Some have described this series as a hybrid of Oyasumi Punpun and Doraemon and that’s both pretty on-point and as unsettling as it sounds. The alien’s name is unpronounceable so Shizuka dubs him Takopii, as he looks like an octopus and finishes every sentence with “-pi”. He does his best to make her happy with his bag full of happy devices, but the fundamental gap in his understanding of human behavior makes him incapable of grasping her true situation. In the end he breaks the rule his mother imposed on him and let’s her use one of his gadgets – a ribbon designed to reconcile feuding friends – unsupervised. That this is what she chooses to end her life with is not the subtlest irony you’ll run across, but it connects.

This hits hard, obviously, even if some impact is muted by how early it occurs in the story. It’s implied that Marina has done something to Chappy, Shizuka’s dog. Takopii is horrified but one of his devices – a camera – has a function to travel back in time to a photo taken with it. The little alien is determined to set this right but he has no clue what’s he’s up against and invariably his interventions make things worse. Meanwhile the people who should be doing something – like Shizuka’s teacher – are utterly useless.
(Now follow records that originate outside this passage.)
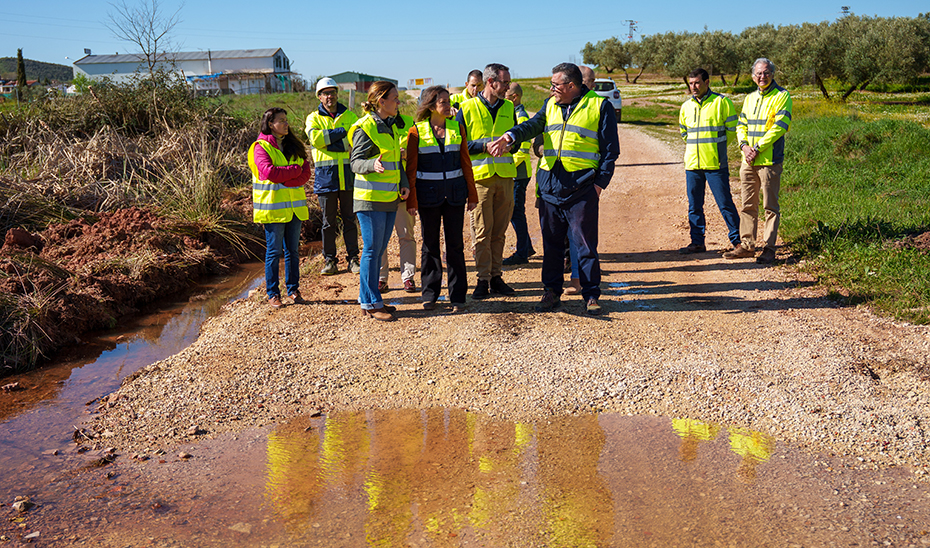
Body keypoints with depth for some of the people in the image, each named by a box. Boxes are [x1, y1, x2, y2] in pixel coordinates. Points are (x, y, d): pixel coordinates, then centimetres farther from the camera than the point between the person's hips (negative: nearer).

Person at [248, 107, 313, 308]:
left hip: (294, 206, 5)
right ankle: (273, 293, 8)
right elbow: (268, 172, -19)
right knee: (274, 251, -1)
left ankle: (293, 289, 19)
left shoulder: (294, 145, 14)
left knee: (292, 250, 10)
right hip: (273, 207, -5)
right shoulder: (261, 147, -4)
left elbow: (306, 173, 3)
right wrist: (295, 170, -11)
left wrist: (284, 179, -12)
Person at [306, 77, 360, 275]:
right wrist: (342, 132, -15)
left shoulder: (350, 116, 10)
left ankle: (353, 258, 12)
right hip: (325, 175, -1)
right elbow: (315, 138, -14)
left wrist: (329, 140, -14)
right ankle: (330, 261, 12)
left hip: (348, 173, 1)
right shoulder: (313, 118, 7)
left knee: (349, 219, 5)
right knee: (329, 221, 4)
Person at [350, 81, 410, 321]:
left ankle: (369, 299, 21)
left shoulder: (390, 126, 16)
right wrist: (372, 164, -33)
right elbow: (355, 161, -12)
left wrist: (404, 182, 8)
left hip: (389, 198, 8)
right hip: (370, 198, -8)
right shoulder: (365, 127, -10)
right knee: (372, 250, -4)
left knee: (378, 250, 12)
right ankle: (371, 304, 3)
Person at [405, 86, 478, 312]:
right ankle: (430, 293, 19)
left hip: (454, 193, 2)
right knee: (430, 244, 6)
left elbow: (465, 163, 10)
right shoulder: (417, 131, -1)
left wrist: (472, 194, 7)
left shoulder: (457, 128, 6)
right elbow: (411, 168, 0)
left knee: (455, 244, 3)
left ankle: (458, 296, 11)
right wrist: (411, 199, -5)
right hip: (428, 194, -1)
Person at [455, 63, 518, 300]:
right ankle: (483, 279, 5)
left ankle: (496, 276, 16)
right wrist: (485, 145, -14)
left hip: (505, 176, 4)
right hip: (480, 176, -4)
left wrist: (508, 144, -4)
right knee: (482, 232, -2)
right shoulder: (468, 108, 0)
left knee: (499, 231, 8)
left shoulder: (508, 108, 14)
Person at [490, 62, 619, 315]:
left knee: (586, 244, -1)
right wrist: (509, 137, -22)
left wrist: (601, 181, -8)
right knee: (551, 242, 9)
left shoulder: (600, 105, 2)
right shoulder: (551, 105, 15)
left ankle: (591, 296, 8)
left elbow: (610, 149, 1)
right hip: (549, 186, 5)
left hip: (582, 187, -4)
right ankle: (552, 292, 20)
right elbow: (533, 125, -2)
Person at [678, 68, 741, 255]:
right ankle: (697, 242, 18)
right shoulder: (686, 106, 12)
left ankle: (737, 240, 9)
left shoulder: (721, 102, -3)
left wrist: (715, 146, 6)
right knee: (694, 206, 9)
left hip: (715, 163, -5)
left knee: (725, 203, -2)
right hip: (692, 163, 5)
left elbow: (732, 130, 0)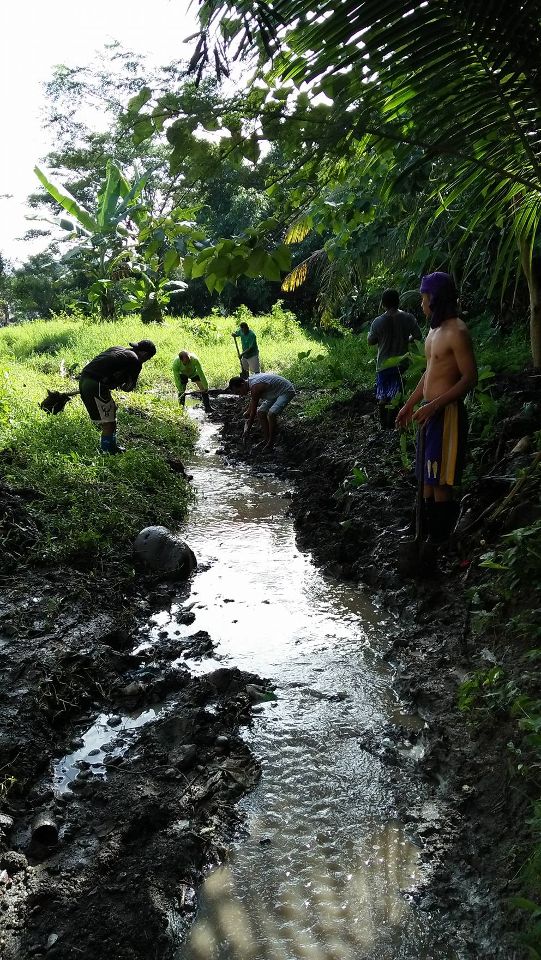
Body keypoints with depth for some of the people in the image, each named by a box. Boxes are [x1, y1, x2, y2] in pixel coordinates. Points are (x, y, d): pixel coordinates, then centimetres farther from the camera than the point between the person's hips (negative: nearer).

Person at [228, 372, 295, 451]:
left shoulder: (255, 387, -28)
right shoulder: (250, 381, 0)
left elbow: (253, 412, -22)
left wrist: (247, 431, -14)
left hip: (287, 391, -10)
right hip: (276, 392, 11)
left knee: (271, 413, -27)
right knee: (260, 412, 6)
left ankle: (271, 443, -13)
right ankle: (266, 439, 14)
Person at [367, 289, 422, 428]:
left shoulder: (377, 322, -10)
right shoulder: (408, 318, -9)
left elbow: (371, 342, 0)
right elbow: (418, 337, -2)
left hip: (383, 363, 0)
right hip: (400, 363, 0)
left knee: (382, 396, 12)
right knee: (395, 396, 8)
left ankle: (384, 425, 20)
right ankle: (391, 425, 7)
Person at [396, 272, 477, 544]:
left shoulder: (456, 332, -16)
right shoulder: (435, 329, 14)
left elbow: (470, 377, -18)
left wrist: (433, 406, -23)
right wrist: (409, 405, 21)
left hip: (446, 413, -10)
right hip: (429, 411, 10)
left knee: (439, 481, -4)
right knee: (426, 477, 14)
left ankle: (440, 537, 5)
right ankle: (425, 532, 24)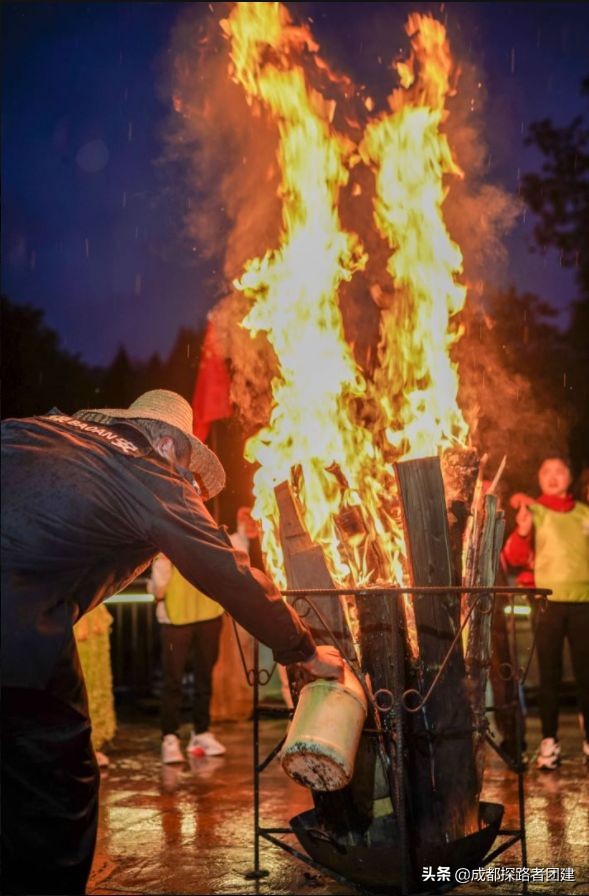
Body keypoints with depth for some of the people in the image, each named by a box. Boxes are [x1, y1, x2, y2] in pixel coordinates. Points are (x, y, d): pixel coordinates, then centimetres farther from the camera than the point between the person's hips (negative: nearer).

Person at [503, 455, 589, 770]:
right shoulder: (533, 511, 3)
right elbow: (515, 558, -6)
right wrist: (522, 530, -23)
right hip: (548, 602, -2)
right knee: (550, 675, 0)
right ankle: (549, 742, 5)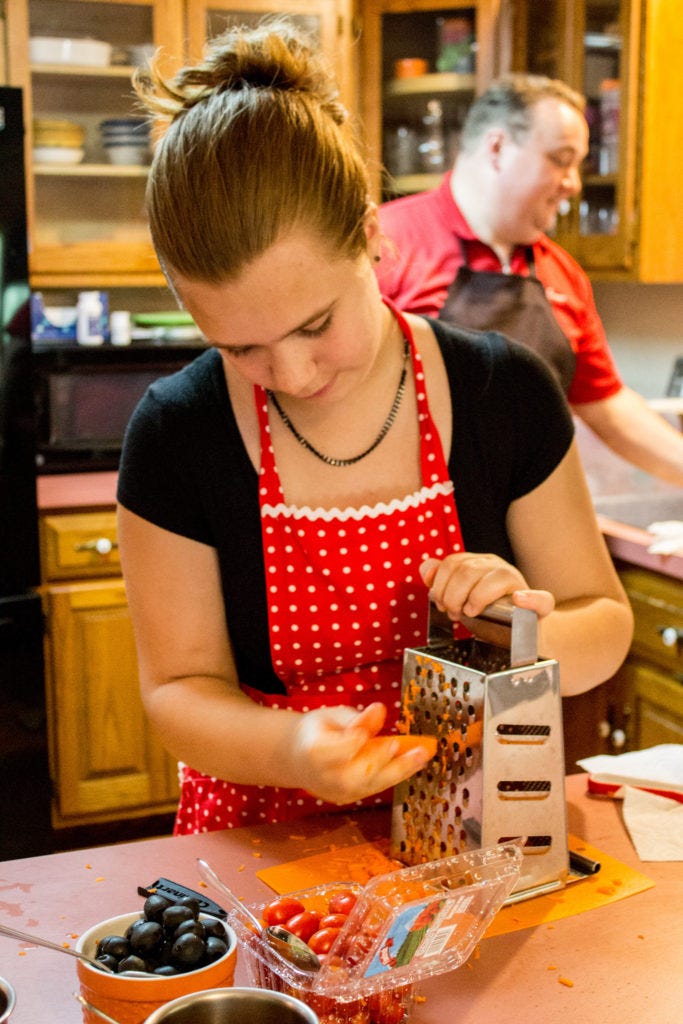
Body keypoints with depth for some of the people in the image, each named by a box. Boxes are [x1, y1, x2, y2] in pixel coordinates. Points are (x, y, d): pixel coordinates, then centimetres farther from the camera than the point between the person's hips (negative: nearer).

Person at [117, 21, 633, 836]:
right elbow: (180, 687, -5)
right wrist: (289, 747, -26)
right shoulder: (174, 435, -10)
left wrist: (530, 632, -21)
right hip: (261, 851, -1)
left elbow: (606, 623, 2)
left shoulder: (505, 393, -7)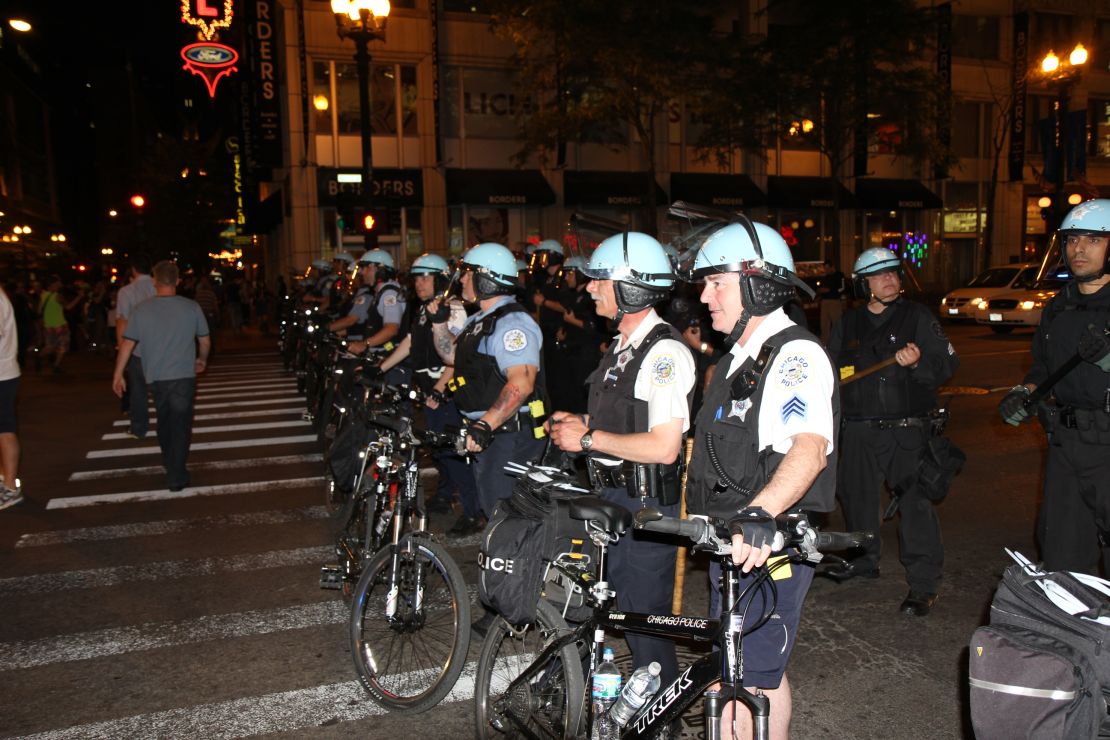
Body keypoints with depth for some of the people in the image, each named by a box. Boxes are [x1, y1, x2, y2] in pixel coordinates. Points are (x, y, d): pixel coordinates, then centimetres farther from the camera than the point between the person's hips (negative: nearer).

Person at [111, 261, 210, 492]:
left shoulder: (142, 309, -3)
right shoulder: (192, 307, -5)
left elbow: (127, 344, -1)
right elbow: (205, 341, 6)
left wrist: (118, 374, 7)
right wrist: (202, 360, 26)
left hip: (155, 377, 2)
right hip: (183, 376, -2)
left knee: (164, 421, 21)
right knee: (180, 425, 2)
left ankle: (169, 462, 38)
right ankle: (176, 476, 1)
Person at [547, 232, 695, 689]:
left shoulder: (664, 351, -20)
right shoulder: (623, 346, 12)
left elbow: (663, 446, -26)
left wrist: (588, 438, -20)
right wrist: (583, 424, 6)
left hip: (645, 504, -9)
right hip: (612, 497, 10)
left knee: (643, 615, 3)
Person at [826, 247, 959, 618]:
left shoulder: (918, 316, 0)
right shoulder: (847, 324, 11)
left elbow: (948, 364, -4)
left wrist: (918, 362, -24)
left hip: (908, 431, -4)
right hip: (859, 430, 5)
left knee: (916, 503, -8)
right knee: (855, 495, 16)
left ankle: (923, 584, 2)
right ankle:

The only one who tries to intervene is Azuma (Nagase Anna), a boy in Shizuka’s class whose offers to involve other adults are rebuffed by her.

This hits hard, too, because bullying is all too real and a huge problem in Japanese schools. An especially devastating moment comes when Takopii uses another gadget to impersonate Shizuka and take her place for a “meeting” with Marina. This is really a savage and brutal physical attack, and the resultant terror this instils in Takopii makes him hesitate to go to her aid when the cycle comes around again. It doesn’t get any realer than this, someone hesitating to intervene in a bullying situation out of fear of becoming the target.

One element of Takopi’s Original Sin I do struggle with is the aspect of “understanding the bully”. Marina’s own circumstances may suck, but one chooses to become a bully. And this choice, in my view, represents a fundamental and profound character flaw. I have no sympathy for her, or for any bullies really. It takes a savage person to become a savage, certainly when not in a literal fight for survival. But Takopii, innocent and naive child of a seemingly innocent and naive species, is ill-equipped to process any of this. It’s his education into the truth of human nature that marks the profoundest side of Takopii no Genzai, to the extent that its brevity can allow such things to develop.